Tesco faces new legal action over accounting scandal

TESCO-BANK

Britain's biggest retailer Tesco PLC is facing a new claim for damages from an investor about its 2014 profit overstatement, the company said on Tuesday.

A spokesman for the supermarket group said it was aware of a claim filed by Manning & Napier, the U.S. fund manager, and would be filing a defense shortly.

Manning & Napier declined to comment. However, the Financial Times reported that the fund manager said it suffered losses of $212 million because of Tesco's accounting irregularities.

Tesco is already defending a more than 100 million pounds ($125 million) claim from a group of 125 institutional investors that was filed last October.

Tesco issued a statement to the Stock Exchange on Sept. 22,2014, saying that during its final preparations for an interim results announcement it had identified a 250 million pound overstatement of first-half profit, mainly because it booked commercial deals with suppliers too early.

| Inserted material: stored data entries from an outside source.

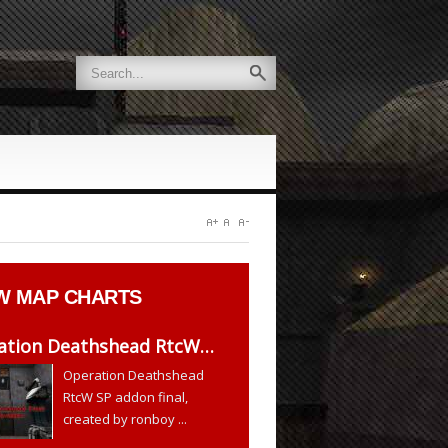
W
MAP CHARTS
ation Deathshead RtcW…
Operation Deathshead
RtcW SP addon final,
created by ronboy ...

The discovery led to the suspension of eight senior members of staff, sent Tesco's shares tumbling and plunged the company into the worst crisis in its near 100-year history. Three former senior executives of Tesco accused of fraud and false accounting are due to stand trial in September.

Christopher Bush, who was managing director of Tesco UK, Carl Rogberg, who was UK finance director, and John Scouler, who was UK food commercial director, were charged by the Serious Fraud Office (SFO) last September with one count of fraud by abuse of position and one count of false accounting.

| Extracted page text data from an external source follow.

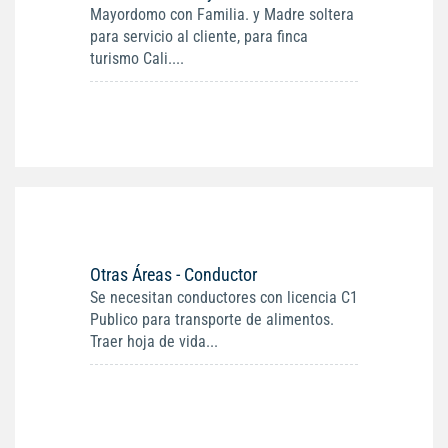
Mayordomo con Familia. y Madre soltera
para servicio al cliente, para finca
turismo Cali....
Otras Áreas - Conductor
Se necesitan conductores con licencia C1
Publico para transporte de alimentos.
Traer hoja de vida...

Late last year it emerged that Philip Clarke, the former chief executive of Tesco and Kevin Grace, its former group commercial director, would not face charges.

The SFO's more than two-year-long investigation into Tesco remains active.

The profit overstatement, identified three weeks after Dave Lewis took over as CEO from Clarke, was later raised to 263 million pounds.

In November 2015 Tesco agreed to pay $12 million to settle a U.S. shareholder lawsuit. The retailer denied wrongdoing in agreeing to settle.